Lorsque vous demandez à la SCHL — et j’ai eu l’occasion de le faire lorsque j’étais ministre de la Santé du Nouveau-Brunswick —, vous leur demandez, donc, un crédit de 2,6 milliards de dollars, soit une augmentation de 9 p. 100 par rapport à 2018-2019. Pouvez-vous nous faire connaître les programmes que vous avez mis en place au cours des deux dernières années budgétaires, et ceux que vous nous recommandez au Sénat pour contrer l’itinérance?

Votre exposé à la SCHL portait sur son objectif ambitieux selon lequel tous les Canadiens auront un logement qu’ils peuvent se payer d’ici 2030. Il y a loin de la coupe aux lèvres. J’ai connu cela dans le passé, avec les gouvernements provinciaux et le gouvernement fédéral. Nous annoncions que nous allions éradiquer la pauvreté. Et je suis très sensible à tout cela, je l’ai vécu. Je veux que vous nous disiez, que vous expliquiez aux Canadiens pourquoi je devrais recommander la somme de 2,6 milliards de dollars. Dites-moi comment nous allons aider nos sans-abri.

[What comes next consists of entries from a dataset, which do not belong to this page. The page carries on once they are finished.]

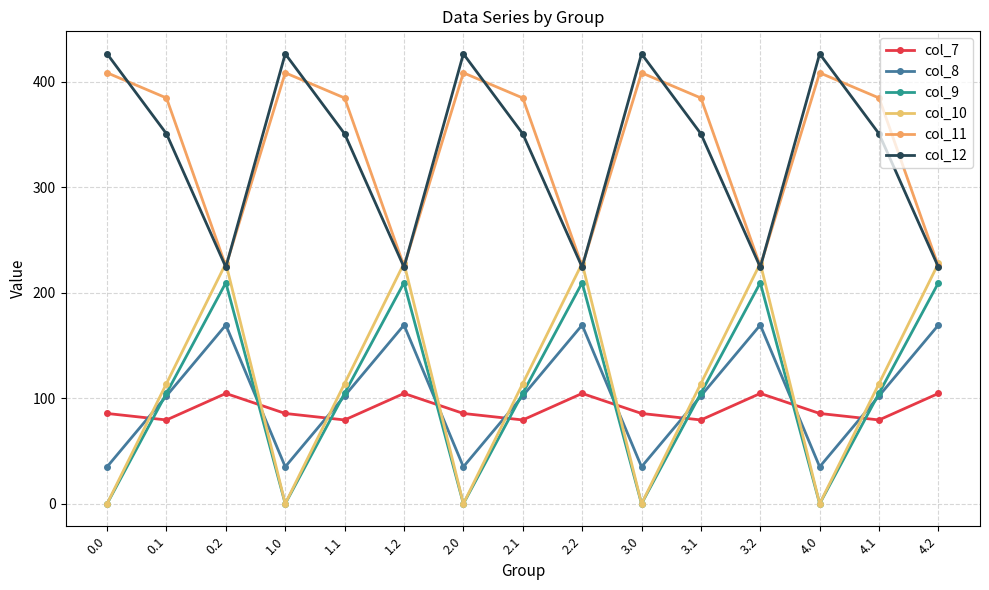

What is the total value across all series at 4.1?

1136.0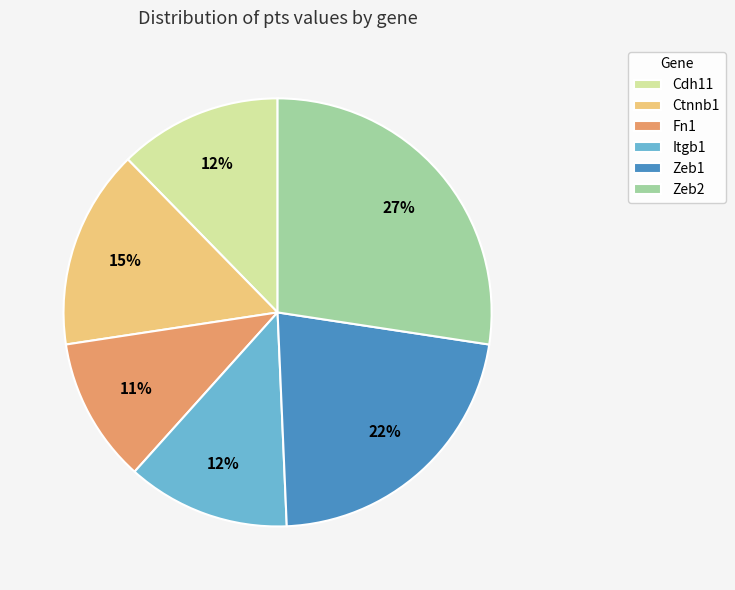

Which category has the smallest portion of the pie?

Fn1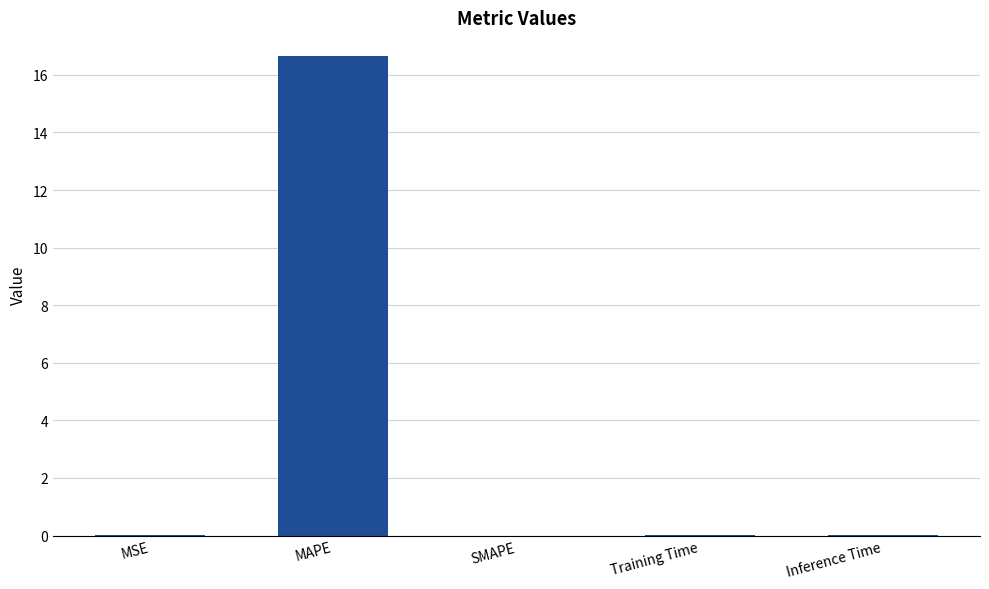

Between MAPE and Training Time, which is larger?

MAPE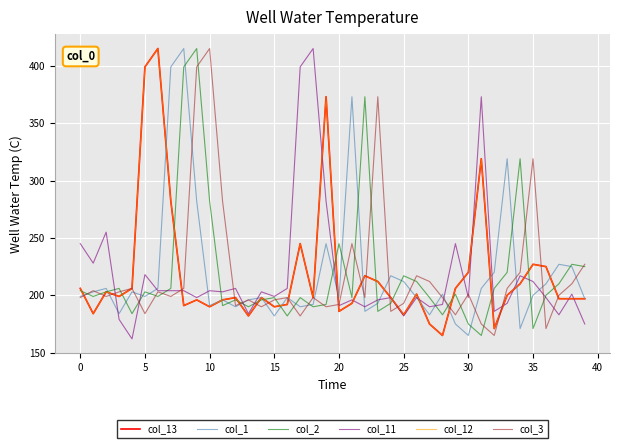

List the series in order of their peak value, lowest first.

col_13, col_1, col_2, col_11, col_12, col_3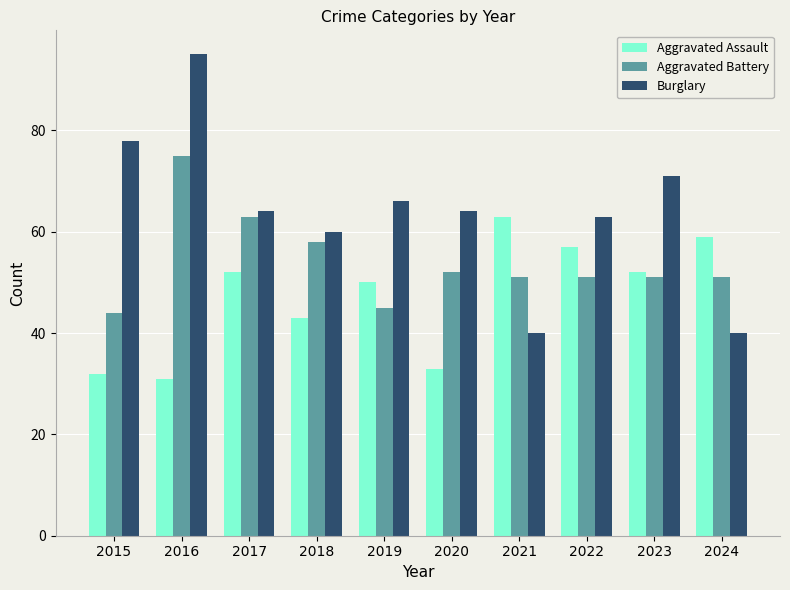

At which label does Aggravated Assault reach its minimum?

2016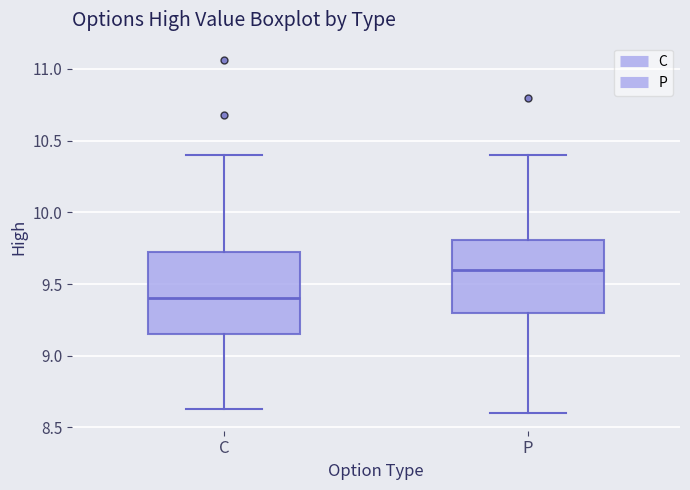

Where does the median line of the box for C sit on the y-axis? The values are not printed on the chart, so give them approximately, as read against the axis.

9.40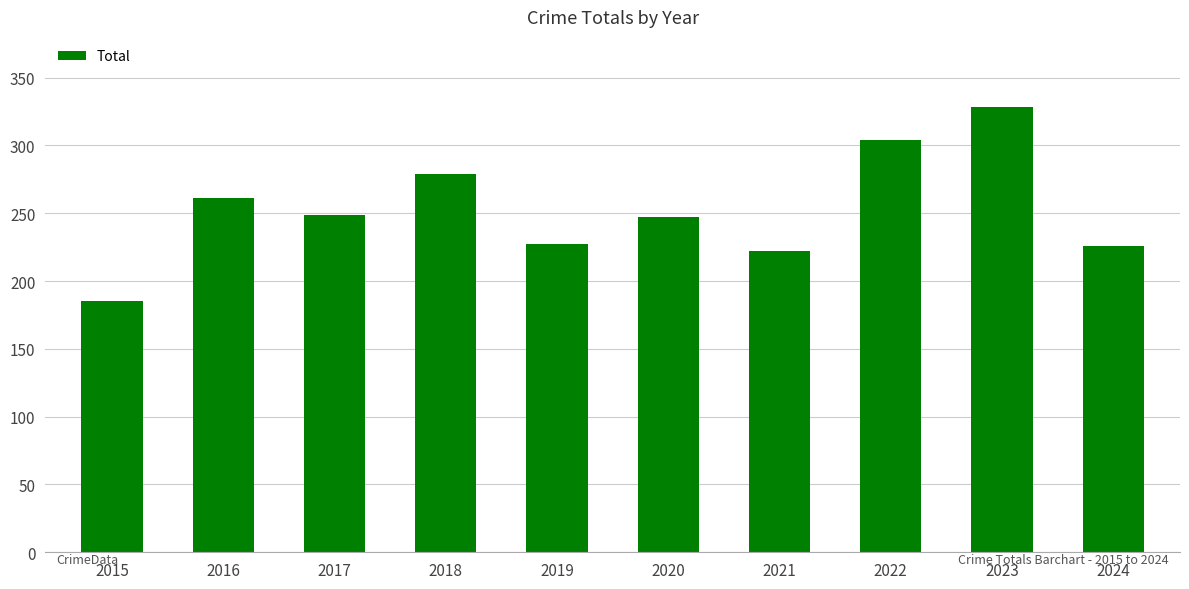

Which has a higher value, 2017 or 2019?

2017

M. Siddall : Merci, monsieur le président. Je dois dire que nous ne promettons pas d’atteindre cet objectif. Nous disons que c’est ce que nous visons. Et nous ne faisons certainement pas cette promesse au nom du gouvernement du Canada. Nous la faisons au nom des gens de la SCHL et c’est une des raisons pour lesquelles nous nous rendons au travail.

Quant aux 2,6 milliards de dollars, vous serez peut-être heureux d’apprendre qu’il y a même des sommes supplémentaires qui s’ajoutent, qui ne font pas partie de notre budget, mais qui viennent d’EDSC Canada, de ce qu’on appelait autrefois la Stratégie des partenariats de lutte contre l’itinérance. L’aide à l’itinérance fait généralement partie d’un programme de soutien du revenu et les fonds pour l’itinérance proviennent d’une enveloppe distincte d’EDSC, et non de la SCHL, du moins à ce jour. Je ne sais pas si vous voulez voir la ventilation des 2,6 milliards de dollars.

Le président : Vous n’avez pas à détailler la ventilation. Nous avons reçu une copie de cela. Ce que je veux, c’est que vous nous expliquiez — avec statistiques à l’appui, si vous le pouvez, vous pouvez consulter vos dossiers et nous revenir par l’entremise de la greffière — l’impact que la SCHL a eu. Vous êtes une société remarquable. Cela ne fait aucun doute. Mais nous sommes de plus en plus confrontés à un dilemme dans nos collectivités, petites et grandes, partout au Canada, et c’est celui de l’itinérance.

M. Siddall : Nous pourrons certainement répondre par écrit à votre question, monsieur le président.

Le président : Merci beaucoup aux témoins. Vous nous avez beaucoup appris. Et si vous voulez ajouter quelque chose, je vous prie de le faire par l’entremise de la greffière lorsque vous consulterez le hansard.